SIP-11 too broken to ship as-is, IMO | Rex Kerr | 11/10/12 10:09 AM | It's good to get releases out in a timely fashion. However, if common use cases of major new features are hopelessly broken, and easy fixes are available, I'd argue that the delay is better for PR than the alternative. In the case of string interpolation, there's a really unhealthy conjunction of bugs in SI-6631 and SI-6559 (closed as duplicate, but although issue was fixed in 2.10.x, it wasn't ported to 2.10.0, and I can't find a ticket for the fix). Let's suppose we need to do something on Windows. Painful, I know, but some people do. Let's suppose we want to get index.html in a set of directories. scala> s"c:\foo\$arg\index.html" java.lang.StringIndexOutOfBoundsException: String index out of range: 7 scala> s"""c:\foo\$arg\index.html""" java.lang.StringIndexOutOfBoundsException: String index out of range: 7 scala> raw"c:\foo\$arg\index.html" scala.StringContext$InvalidEscapeException: invalid escape character at index 0 in "\index.html" scala> raw"""c:\foo\$arg\index.html""" scala.StringContext$InvalidEscapeException: invalid escape character at index 0 in "\index.html" Crikey, that went well, didn't it? There's no way to make this work without more pain than the old way. Let's try the old way: scala> "c:\foo\"+arg+"\index.html" <console>:1: error: identifier expected but string literal found. "c:\foo\"+arg+"\index.html" Yeah, fair enough, needs to be raw, and the error message helps somewhat. scala> """c:\foo\"""+arg+"""\index.html""" res8: String = c:\foo\bar\index.html scala> """c:\foo\%s\index.html""".format(arg) res9: String = c:\foo\bar\index.html I advise against -FINALing in this state, unless you're trying to send a "don't use new features in a .0 release" message.
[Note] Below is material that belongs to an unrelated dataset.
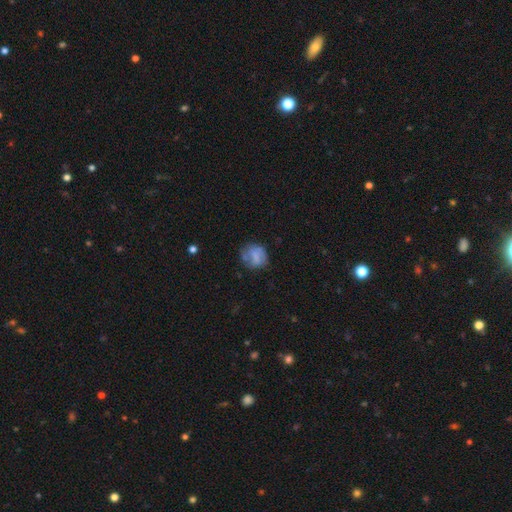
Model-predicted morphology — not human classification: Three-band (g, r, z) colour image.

One fix is already in and just needs to be backported; I will write the other one if no-one else has time to do it. (I doubt that adding a bounds check is the majority of the difficulty, but hey, I'm happy to.) --Rex |
Re: SIP-11 too broken to ship as-is, IMO | Paul Phillips | 11/10/12 10:18 AM |
Maybe it's my skewed perspective, but to me the fact that it doesn't work is of small importance compared to the fact that we would be shipping what seem to be pretty disastrous semantics, which we would then have to be compatible with afterward.
"""I have a long string with a bunch of stuff in it, maybe even a \windows\path\to\foo""" Let's say that string goes on for pages. Oh, I'd like to use string interpolation now. s"""I have a long string with $stuff in it, maybe even a \windows\path\to\foo"""
Now my string has form feeds and tabs in it. I didn't touch that part! And I have to habitually use triple-quoted strings for everything now, because otherwise I am constantly having to convert to triple quotes anyway, because there's no way to include a single quote in a single quoted interpolated string. Unfortunately at least half my strings have single quotes in them.
|
Re: SIP-11 too broken to ship as-is, IMO | Rex Kerr | 11/10/12 10:42 AM | On Sat, Nov 10, 2012 at 1:18 PM, Paul Phillips <pa...@improving.org> wrote: Well, that's sort of an argument for leaving it broken, because then if we fix the semantics we don't have to worry as much that people actually used it!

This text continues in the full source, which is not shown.